In the first phase, we proposed a three-step feature selection approach to provide a strong feature subset with no multicollinearity among predictor variables. After that, signal processing methods are used for outlier treatment and data smoothing. We imputed outliers with the Hampel filter and used the Savitzky–Golay (SG) filter to remove noise from the series. Additionally, we examined the effect of window length and the polynomial degree of the SG filter to choose the most optimum signal-to-noise tradeoff for our input series. Finally, we employed Bayesian Optimization to find the optimal hyperparameter configuration for designing the architecture of neural networks.

We found that DANN outperformed its competitors when technical indicators were used as inputs. In addition, we discovered that DANN was the most reliable model with the lowest RMSE for multi-step ahead forecasting for the Nth day forecasting horizon during the most significant out-of-sample period from January 1, 2021, to November 1, 2021, which recorded the highest volatility in Bitcoin's history. Moreover, the findings confirm a previous assertion (Huang et al., 2019) that technical indicators can be more accurate forecasters of Bitcoin prices than fundamentals. Furthermore, the experimental findings support the hypothesis that no technical indicator can have the same predictive ability throughout all market stages. It implies that the best forecasting strategy needs to use the predictor variables compatible with the market stage to achieve an optimal model performance.
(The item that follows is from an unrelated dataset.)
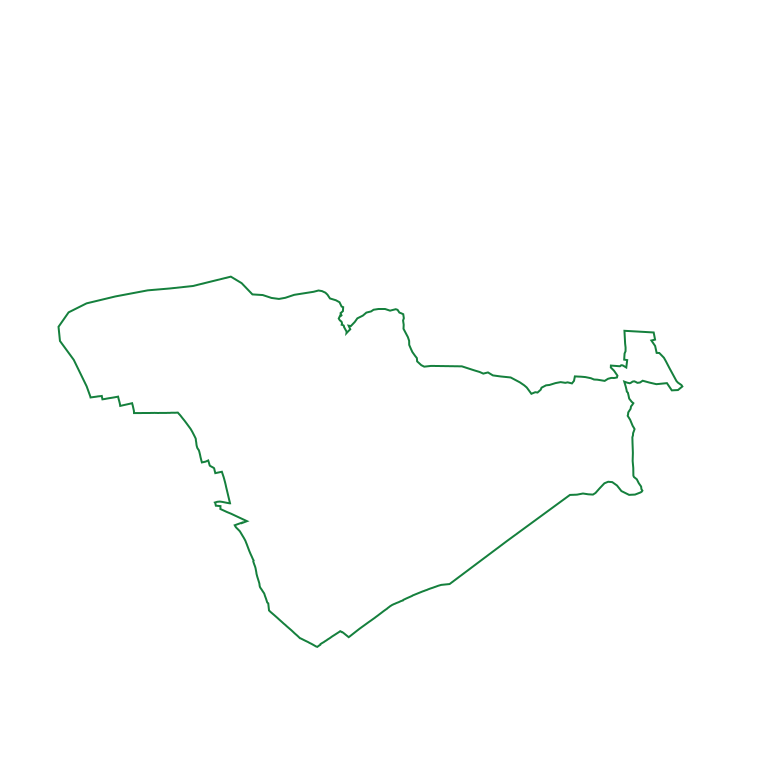 Tampico, Tamaulipas, Mexico (Robinson projection), rotated 148°
{"feature_id": "50627088B71136761933939", "entity_name": "Tampico", "entity_type": "district", "adm_level": 2, "iso_a3": "MEX", "parent_name": "Mexico", "parent_adm1": "Tamaulipas", "projection": "robinson", "projection_center": [-97.894, 22.27], "detail": "fine", "context": "isolated", "style": "outline", "palette": "green", "viewbox_px": 768, "rotation_deg": 148, "n_neighbors": 0, "source": "geoboundaries", "source_scale": "gbopen_adm2", "svg_char_len": 6118}
<svg xmlns="http://www.w3.org/2000/svg" viewBox="0 0 768 768"><g transform="rotate(148 384 384)"><path d="M579.8,196.4L579.3,196.5L578.5,196.5L577.8,196.6L576.2,196.6L576.0,196.8L575.7,197.1L574.9,197.1L573.3,197.1L571.7,197.0L571.1,197.1L570.1,197.1L569.4,197.1L568.1,197.1L567.6,197.2L567.0,197.2L566.0,197.2L564.7,197.2L563.2,197.3L561.6,197.4L559.2,197.4L552.5,197.5L552.2,197.6L551.9,197.4L551.7,197.0L551.6,196.5L551.4,196.0L550.9,195.8L550.3,194.4L548.1,188.0L546.8,188.1L544.0,188.4L541.2,188.7L538.4,189.0L534.5,189.4L531.8,189.6L528.6,189.8L525.7,190.0L522.9,190.2L520.6,190.3L517.5,190.5L515.6,190.6L515.0,190.7L512.2,190.9L510.1,191.1L507.8,191.3L504.8,191.6L501.7,191.8L500.7,191.8L499.8,192.0L498.7,192.1L497.3,192.2L496.9,192.3L495.4,192.3L493.9,192.3L492.7,192.1L492.3,192.1L490.8,191.8L489.8,191.7L489.2,191.6L487.7,191.3L487.2,191.2L486.2,191.1L484.6,190.9L482.5,190.4L482.1,190.7L480.5,190.5L478.7,190.3L472.4,189.4L471.9,189.5L461.0,187.6L459.8,187.3L459.3,187.2L458.6,187.1L456.5,186.6L455.6,186.5L453.1,186.0L452.3,185.8L450.7,185.4L448.3,184.9L448.0,184.8L445.1,184.2L443.3,183.7L441.9,183.3L434.4,179.6L362.8,185.7L285.1,191.4L279.0,187.9L273.3,185.7L269.2,182.2L265.4,179.5L262.4,179.5L256.3,181.3L249.7,183.0L245.7,182.3L242.4,179.8L240.2,174.5L239.4,167.4L234.9,160.1L229.7,157.2L223.9,156.1L222.6,156.1L221.4,156.6L221.4,158.4L220.3,160.8L220.5,164.9L220.1,169.2L221.3,172.7L221.1,174.1L217.1,180.7L213.9,187.0L209.5,193.6L204.2,202.8L201.6,207.2L200.0,208.6L198.8,210.3L196.6,212.0L195.4,213.0L195.3,214.6L195.3,216.7L194.8,219.7L194.2,223.3L194.2,227.9L193.3,228.7L191.9,230.5L188.0,232.3L186.4,234.1L184.6,234.7L182.7,235.6L183.4,237.7L183.8,241.7L182.5,245.3L181.8,247.4L182.1,248.9L181.5,250.3L180.4,253.6L179.0,258.7L177.1,256.3L175.2,254.4L174.0,254.2L171.9,254.3L170.4,253.7L169.5,252.5L168.5,250.7L166.1,249.6L162.9,249.7L158.1,244.5L153.1,239.5L143.6,234.8L143.3,226.1L137.9,223.1L132.3,223.8L132.3,225.5L134.0,229.4L134.4,231.6L133.5,246.2L132.9,253.7L132.7,258.0L134.1,264.4L136.3,265.9L133.9,272.6L134.2,279.2L130.6,278.0L128.0,284.8L151.9,301.7L158.1,290.5L159.8,286.9L161.8,283.8L163.8,282.4L167.4,277.4L165.1,275.4L169.8,269.6L171.7,273.3L172.9,274.2L174.5,274.0L181.8,279.4L182.9,277.8L181.9,273.5L181.6,267.4L183.0,266.1L185.6,267.1L188.0,268.7L191.2,269.7L195.2,269.7L200.9,274.7L203.5,276.5L205.5,279.3L209.5,283.1L212.5,285.4L218.1,289.3L221.2,286.0L224.3,284.9L227.4,288.1L229.6,288.9L233.2,292.0L238.1,293.9L244.2,295.5L247.3,297.0L252.3,297.4L254.2,296.1L258.3,295.4L260.1,296.9L264.2,297.6L264.8,305.4L265.8,308.6L267.9,313.4L273.1,322.4L281.1,328.6L287.1,333.6L289.7,338.7L294.3,340.2L296.5,343.5L300.1,347.6L308.6,357.7L334.5,374.4L340.7,377.4L342.4,380.2L343.9,385.6L342.4,388.6L342.7,391.2L343.0,396.0L342.6,399.3L341.9,403.8L339.8,407.3L338.9,411.1L338.2,420.5L335.9,423.8L334.2,427.7L332.3,429.3L330.7,433.0L332.1,435.1L333.1,436.4L333.2,439.7L334.4,441.2L340.0,443.0L343.4,447.1L349.1,450.6L353.5,452.5L356.5,452.4L361.1,453.9L365.7,453.2L371.8,453.8L375.9,452.1L381.4,450.7L383.1,452.2L383.6,448.3L386.3,447.7L388.9,447.0L388.0,448.1L387.7,453.5L387.3,454.2L387.3,455.2L388.5,456.7L387.4,457.7L387.0,459.4L387.7,461.4L387.7,463.5L384.9,465.3L384.7,464.6L383.7,464.7L383.3,467.1L380.2,467.6L377.9,470.8L378.9,472.1L378.4,476.9L380.4,480.5L384.5,485.2L384.6,489.7L385.3,492.5L387.2,495.4L387.3,495.6L390.0,498.0L394.8,499.5L412.9,507.2L422.0,509.4L428.0,511.8L433.8,516.6L439.7,523.7L448.1,529.7L451.3,545.0L453.8,549.9L457.0,556.2L494.2,568.4L515.0,578.5L534.7,588.6L565.4,600.6L593.5,610.0L613.5,611.9L629.7,605.0L636.0,592.2L634.3,568.9L637.4,539.6L639.7,528.9L640.0,528.1L634.0,525.4L633.4,525.2L632.0,524.5L630.4,523.7L630.0,523.5L629.7,523.4L630.0,522.6L630.9,520.2L629.3,519.5L628.1,519.0L627.0,518.6L624.8,517.7L622.0,516.5L619.3,515.4L616.2,514.2L617.0,511.9L617.7,509.5L618.4,507.4L619.3,505.2L616.1,504.1L613.3,503.1L610.5,502.1L607.8,501.2L608.5,498.9L609.3,496.6L610.3,493.8L611.4,491.8L608.9,490.3L606.4,488.7L603.9,487.2L601.5,485.7L598.8,484.0L596.2,482.5L593.6,480.9L591.2,479.3L588.9,477.9L586.6,476.5L581.1,473.1L580.7,472.9L579.9,472.5L577.1,470.8L576.9,470.6L575.8,470.0L574.0,469.0L573.9,468.3L573.7,467.1L573.6,466.8L573.3,464.8L573.0,461.8L572.6,458.6L572.3,455.1L571.8,448.5L571.9,445.1L572.3,440.4L572.6,437.5L573.1,436.4L573.4,435.9L574.3,433.7L574.7,432.9L575.4,431.4L575.8,430.2L576.2,428.7L576.2,427.6L576.2,426.9L576.1,426.2L576.2,425.9L576.3,425.2L576.6,424.2L577.5,421.5L578.4,419.1L579.2,416.6L580.0,414.0L578.7,413.5L576.4,412.7L574.9,412.5L573.6,412.3L574.2,410.0L575.0,407.2L574.9,406.8L574.8,406.6L572.8,403.0L572.8,402.3L573.5,400.3L574.3,397.8L568.0,395.5L569.2,390.6L569.3,390.1L570.0,387.7L570.2,387.1L570.9,384.8L571.7,382.4L572.6,379.9L573.4,377.5L573.8,376.3L576.1,369.5L577.8,364.4L578.0,364.5L580.0,366.3L583.6,369.7L585.4,371.2L585.5,371.3L587.5,372.3L587.8,372.4L588.0,372.5L590.2,373.1L590.2,372.3L591.1,369.9L589.2,368.5L587.4,367.1L589.0,364.7L586.1,360.3L585.0,358.6L583.7,356.8L582.4,355.0L579.9,351.1L577.3,347.1L572.9,340.3L577.9,341.3L577.7,341.6L579.1,341.9L580.3,342.2L583.0,342.8L585.4,343.3L585.4,343.1L585.5,342.3L585.5,341.8L585.5,341.2L585.4,340.5L585.1,339.1L585.0,338.8L584.3,335.6L584.3,335.0L584.3,334.1L584.4,329.8L584.4,328.1L584.5,326.2L584.6,324.6L585.1,322.0L585.2,321.3L586.7,313.9L587.2,310.8L587.6,307.7L588.0,305.0L588.1,303.4L588.7,303.1L588.8,303.0L589.2,301.6L589.5,300.4L590.1,297.4L590.4,296.4L590.5,296.0L592.1,291.9L592.7,290.6L593.6,287.7L594.9,282.7L595.4,280.9L596.5,278.5L596.8,277.3L596.8,276.0L596.7,274.6L596.7,272.8L596.6,270.1L596.7,269.4L597.2,267.5L597.8,264.6L598.8,260.6L598.4,259.3L598.8,258.5L600.5,255.0L601.5,252.9L601.3,252.0L601.0,250.8L599.5,246.0L598.3,242.0L597.7,239.8L596.3,235.0L596.2,234.5L595.7,233.0L595.1,231.1L595.1,230.9L594.4,228.6L593.9,227.0L593.0,224.1L592.4,221.8L592.3,221.5L591.9,219.8L591.8,219.6L591.4,218.2L591.1,217.3L590.5,215.1L590.0,213.0L589.8,212.9L588.5,210.8L587.3,208.8L585.6,206.1L585.1,205.3L584.3,203.8L583.4,202.4L582.5,200.8L580.9,197.8L580.7,197.4L579.8,196.4Z" fill="none" stroke="#15803d" stroke-width="2"/></g></svg>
The findings of this study have substantial implications for portfolio managers and algorithmic traders. Portfolio selection strategies seek an accurate price forecasting model that can avoid random market fluctuations and accurately forecast the price of each asset to maximize overall returns. The proposed forecasting method can be incorporated into a portfolio optimization system and utilized by portfolio managers to precisely forecast each asset's price, contributing to higher portfolio returns. Moreover, algorithmic trading systems can utilize the forecasting technique to generate trading strategy recommendations for sell, buy, and hold decisions.

Another implication of this study is the hybrid method of outlier and noise removal may be of interest to scholars conducting similar studies in the future. Additionally, the hybrid methodology contributes to the sparse literature on applying signal processing techniques for data pre-processing of financial time series. Further, the architecture could be applied in various financial and non-financial areas of research for feature selection, noise removal, and forecasting nonlinear data such as stock prices, electricity load, and weather. In the future, we intend to enhance the outlier detection and imputation procedures with more sophisticated methods. In place of Hampel filters, the approach for detecting outliers may employ more robust techniques, such as Autoencoder neural networks or Kalman filter. Effective treatments, such as Multiple Imputation (MI) and model-based imputation, can be used to enhance the outlier imputation. In addition, we intend to train the neural networks using the same framework for intraday algorithmic trading that uses high-frequency data and generates entry and exit rules for automatically placing buy and sell orders based on the forecast.